** To do **
Rewrite the lines from the one that has "Conventions: OpenCV camera" through the one that has "dist [-0.001518, -0.000056]", swapping "pose line" for "pose entry" and keeping everything else the same. Leave the pictures out of your answer.

[Data provided — start]

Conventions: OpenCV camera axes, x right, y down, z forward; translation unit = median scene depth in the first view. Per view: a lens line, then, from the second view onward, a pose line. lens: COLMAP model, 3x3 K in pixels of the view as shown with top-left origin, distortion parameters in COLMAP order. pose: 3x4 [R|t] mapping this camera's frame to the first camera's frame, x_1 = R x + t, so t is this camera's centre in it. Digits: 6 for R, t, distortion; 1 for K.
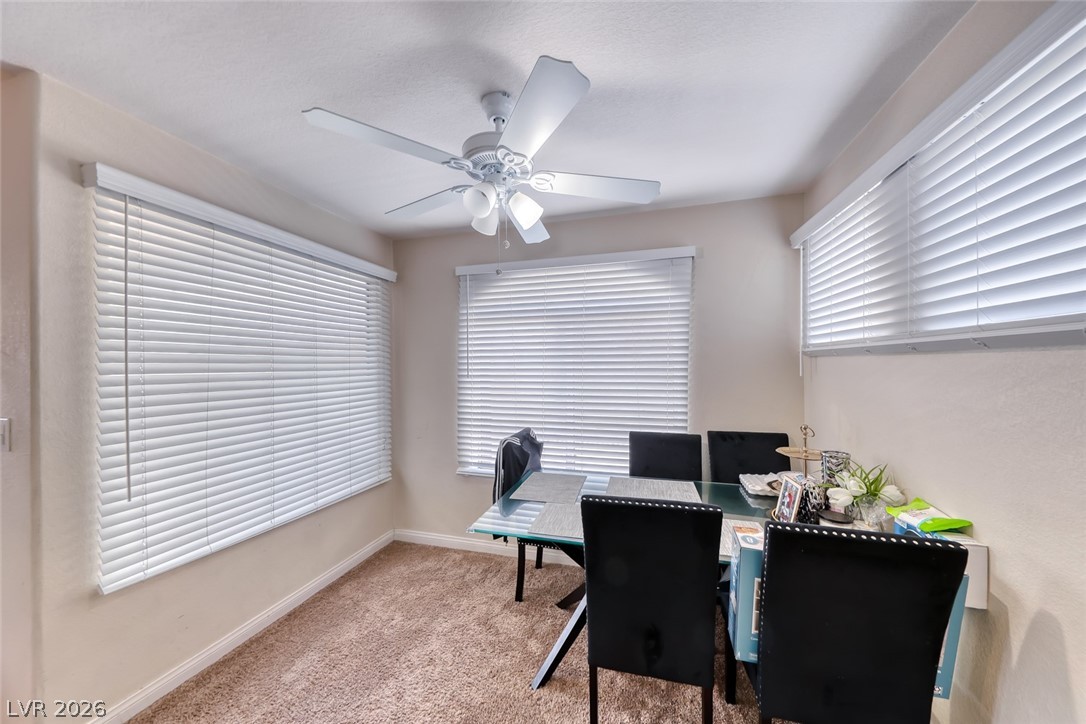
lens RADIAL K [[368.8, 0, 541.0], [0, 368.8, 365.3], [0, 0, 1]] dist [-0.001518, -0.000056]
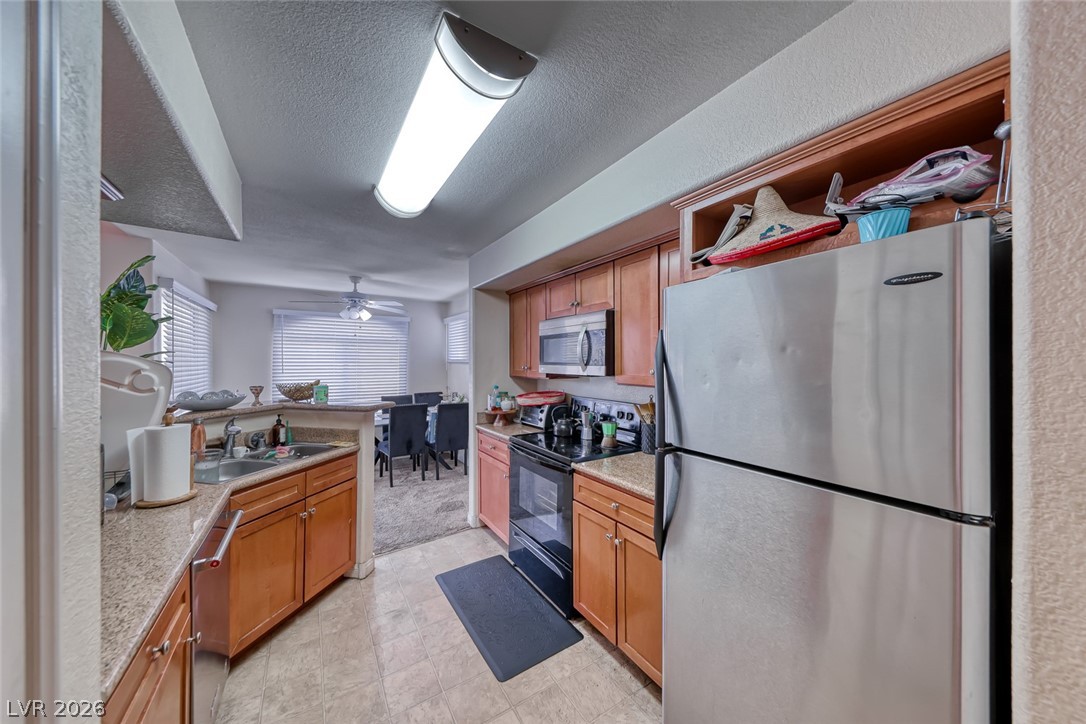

[Data provided — finish]
[Data provided — start]

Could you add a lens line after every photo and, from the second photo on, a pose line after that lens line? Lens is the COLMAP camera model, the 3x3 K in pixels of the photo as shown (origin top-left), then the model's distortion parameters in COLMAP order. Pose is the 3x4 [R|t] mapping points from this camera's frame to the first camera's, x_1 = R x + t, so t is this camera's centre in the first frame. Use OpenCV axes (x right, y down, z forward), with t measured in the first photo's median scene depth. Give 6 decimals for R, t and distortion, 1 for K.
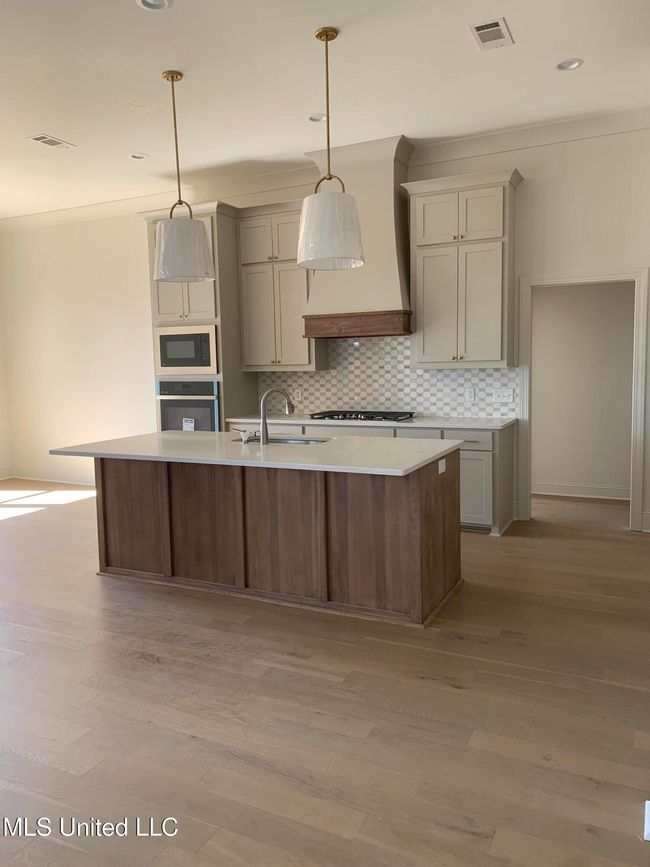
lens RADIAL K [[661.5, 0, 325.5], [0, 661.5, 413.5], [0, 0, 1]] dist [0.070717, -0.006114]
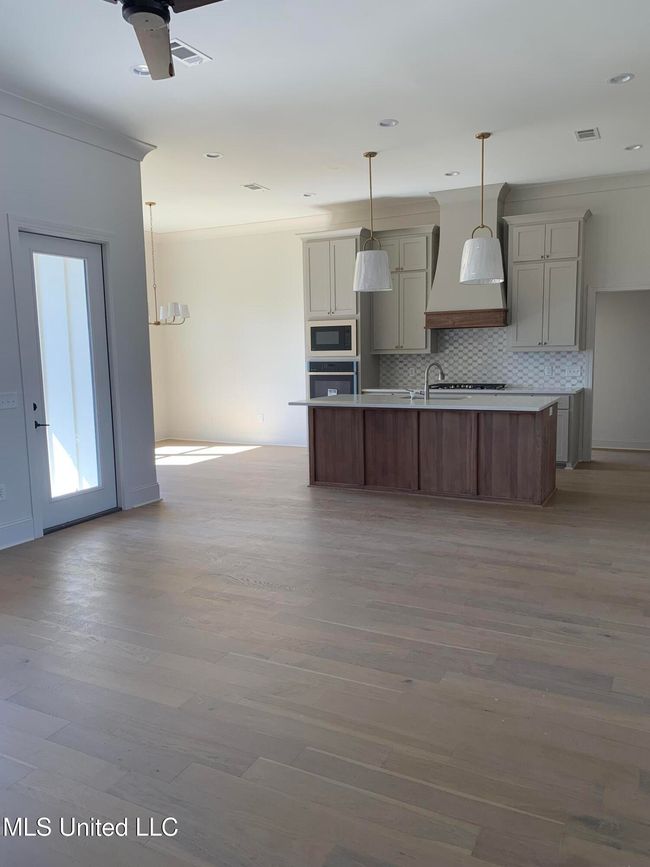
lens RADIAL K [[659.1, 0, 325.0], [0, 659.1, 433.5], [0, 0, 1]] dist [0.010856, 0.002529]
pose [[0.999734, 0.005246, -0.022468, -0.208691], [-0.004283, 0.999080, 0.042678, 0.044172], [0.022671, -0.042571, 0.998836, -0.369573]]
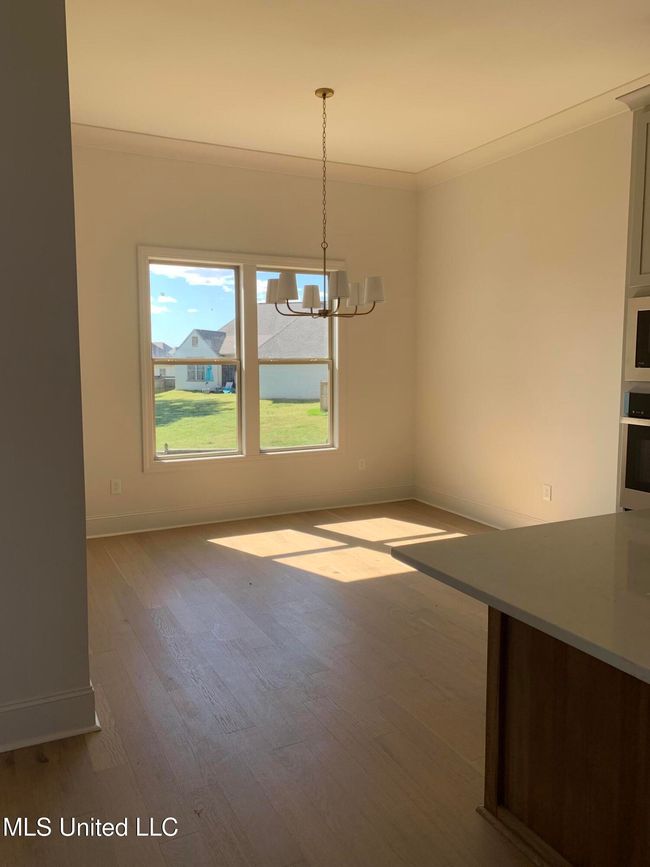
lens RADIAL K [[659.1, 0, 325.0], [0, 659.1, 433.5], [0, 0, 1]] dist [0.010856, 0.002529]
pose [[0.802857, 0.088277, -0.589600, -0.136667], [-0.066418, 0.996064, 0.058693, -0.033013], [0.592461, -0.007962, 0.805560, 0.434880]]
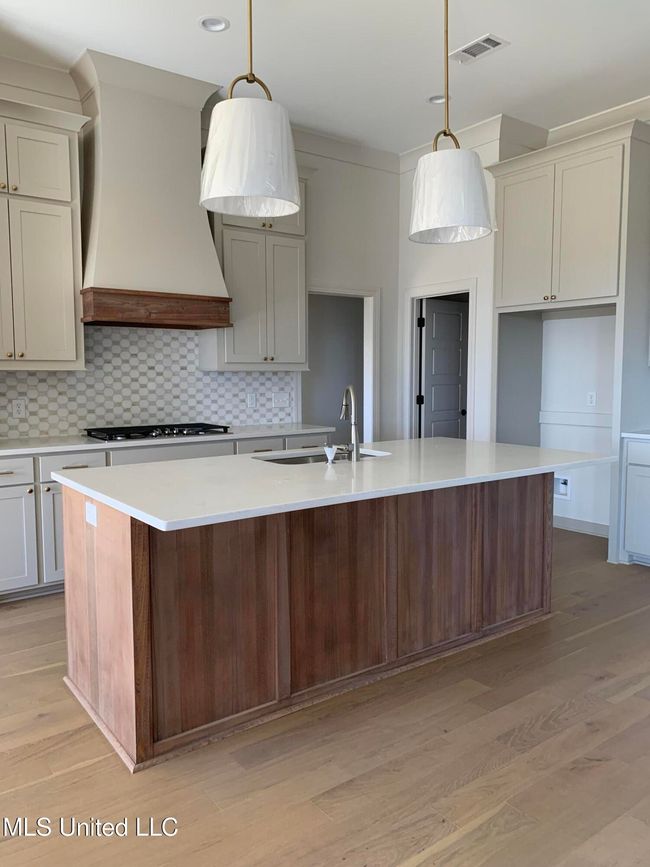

[Data provided — finish]
[Data provided — start]

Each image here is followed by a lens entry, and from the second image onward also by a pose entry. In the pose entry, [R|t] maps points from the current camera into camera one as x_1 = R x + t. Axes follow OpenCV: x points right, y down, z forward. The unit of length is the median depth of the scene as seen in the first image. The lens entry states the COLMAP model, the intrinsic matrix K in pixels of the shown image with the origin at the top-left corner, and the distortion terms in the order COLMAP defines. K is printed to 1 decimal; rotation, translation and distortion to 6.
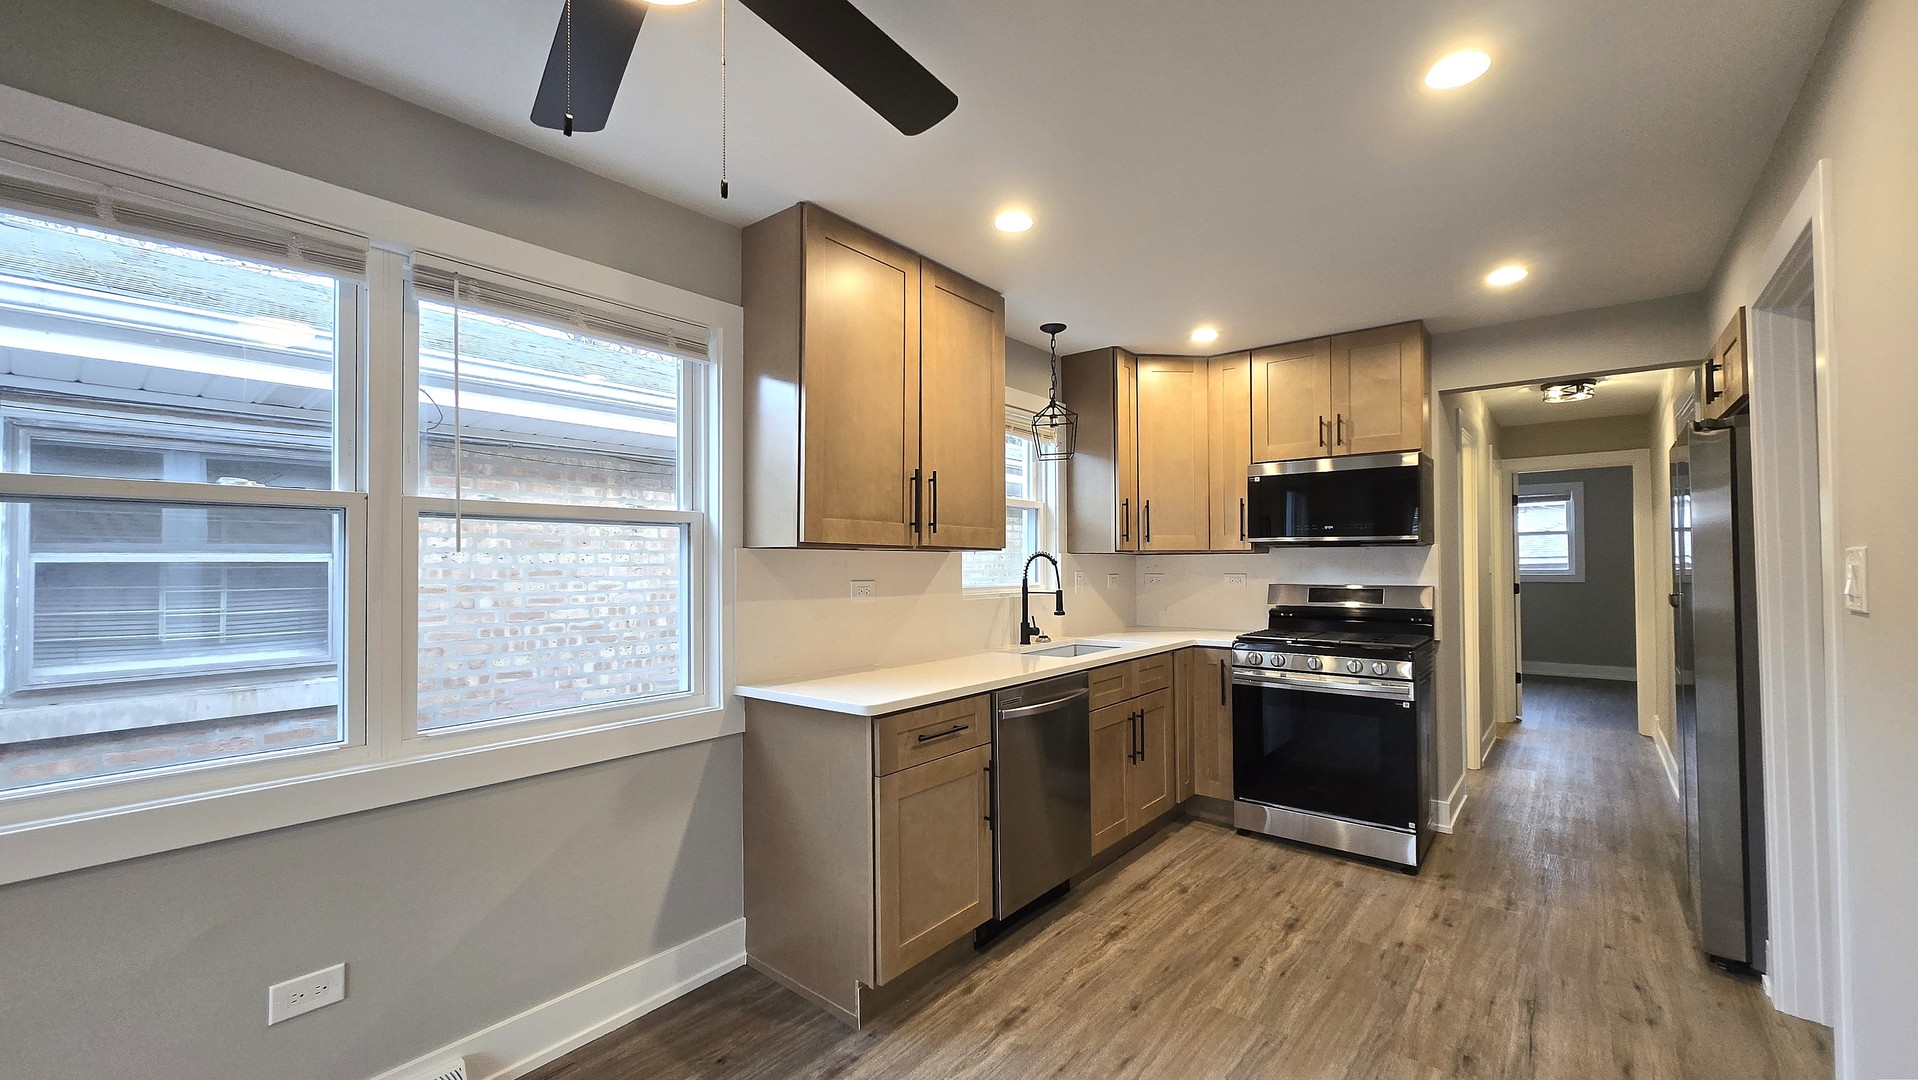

[Data provided — finish]

** Task output **
Conventions: OpenCV camera axes, x right, y down, z forward; translation unit = median scene depth in the first view. Per view: a lens line, then, from the second view onward, a pose entry. lens: COLMAP model, 3x3 K in pixels of the view as shown with top-left origin, distortion parameters in COLMAP order. pose: 3x4 [R|t] mapping this camera's frame to the first camera's frame, x_1 = R x + t, so t is this camera's centre in it. Digits: 6 for R, t, distortion; 1 for K.
lens RADIAL K [[368.8, 0, 541.0], [0, 368.8, 365.3], [0, 0, 1]] dist [-0.001518, -0.000056]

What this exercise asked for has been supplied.